Кроме того, на руническом камне, поставленном в память об отце, Харальд приказал вырезать изображение Христа в окружении сплетенных терновых ветвей и клубящихся змей – символов языческой религии[177]. Этот образ воплотил в себе самую суть правления Харальда: король мечтал о том, что Дания вступит в новую эру, освободившись от груза прошлого и ведомая в будущее славной новой династией.
Радикальные перемены никогда не бывают быстрыми, так что старая вера сохранялась еще не один десяток лет, но все же обращение Харальда в христианство стало поворотной точкой в истории Дании и всей Скандинавии[178]. В отличие от норвежского короля Хакона Доброго, Харальд Синезубый остался тверд в новой вере и сумел в значительной мере преодолеть сопротивление язычников.
Удалось ему это, возможно, благодаря тому, что Харальд не стеснялся демонстрировать грубую силу.

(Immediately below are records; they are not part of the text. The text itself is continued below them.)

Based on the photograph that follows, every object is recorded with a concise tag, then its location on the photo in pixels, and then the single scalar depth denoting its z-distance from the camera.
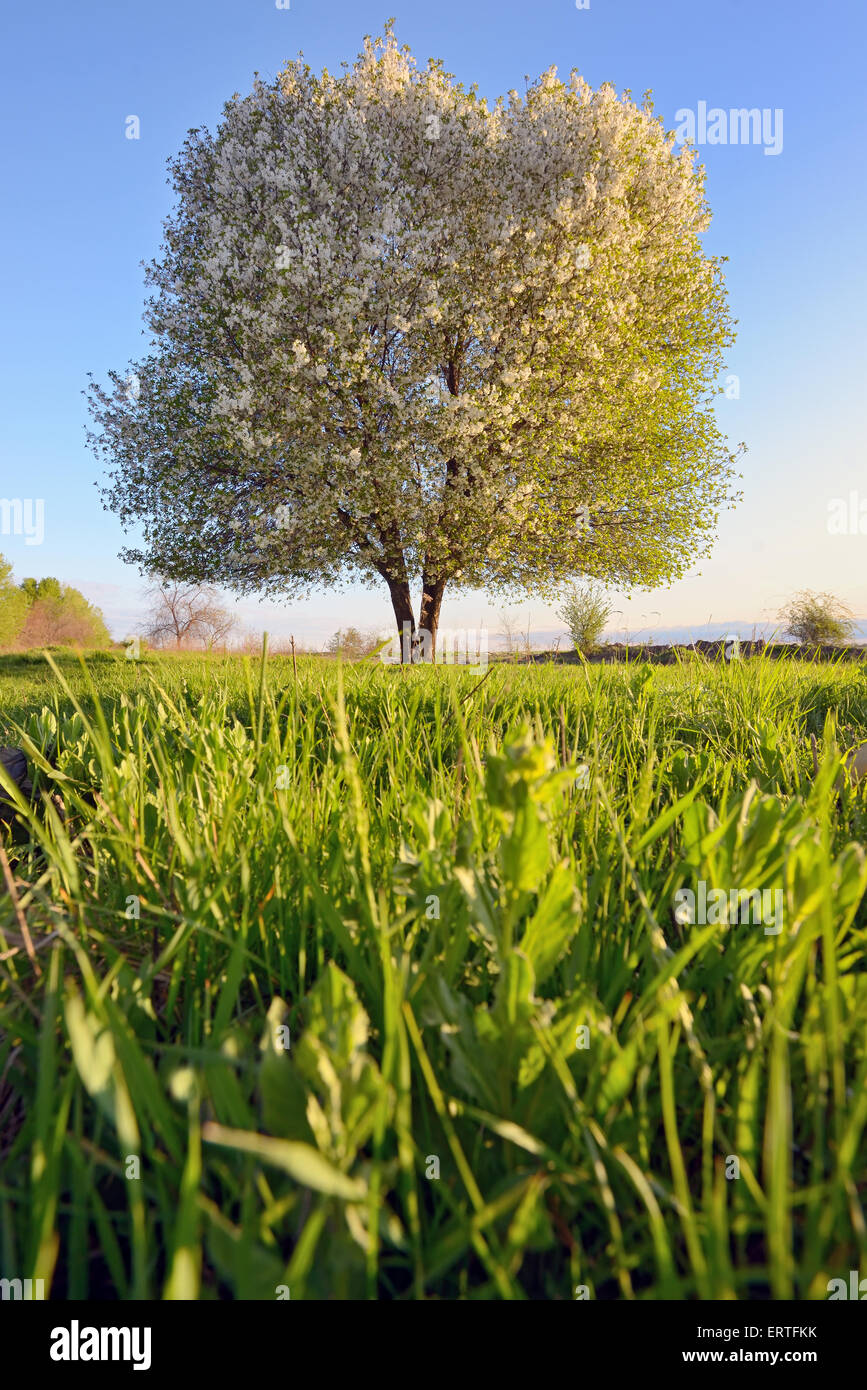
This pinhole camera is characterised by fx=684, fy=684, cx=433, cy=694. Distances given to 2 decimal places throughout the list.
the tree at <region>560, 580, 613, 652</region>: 21.05
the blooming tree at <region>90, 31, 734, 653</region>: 14.16
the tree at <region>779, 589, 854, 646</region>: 19.91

Остаток своего правления он посвятил грандиозным проектам, призванным, среди прочего, устрашить потенциальных завоевателей. Старинную «военную дорогу», Хэрвайн, тянувшуюся по водоразделу Ютланского полуострова и доходившую до самого Гамбурга с его знаменитыми рынками, примерно в 10 км к югу от Еллинга пересекал фьорд Вайле. Чтобы обеспечить своим войскам легкую переправу, Харальд приказал построить огромный мост через реку и топь. Масштабы его поражали воображение. Длиной почти в километр и шириной более 6 метров, он выдерживал вес около 6 тонн и покоился на тысяче с лишним массивных деревянных опор, для которых пришлось вырубить не одну дубраву. Одна лишь попытка возвести такое сооружение говорила о невообразимом могуществе. Ведь даже самая плотная древесина быстро гниет в болотистой почве, и с самого начала было понятно, что долго этот мост не простоит. Но он и не строился на века: это была сиюминутная демонстрация силы. Никто из предшественников и современников Харальда определенно не был на такое способен.
Могущество Харальда росло, и правители окрестных государств обратили на это внимание. Внук Роллона, герцог Ришар Бесстрашный, в середине X века был изгнан из своих владений и обратился за помощью к датскому королю. И Харальд не только помог Ришару вернуть свои земли, но и поддержал его снова через двадцать лет, когда в Нормандию вторгся один из соседей Ришара.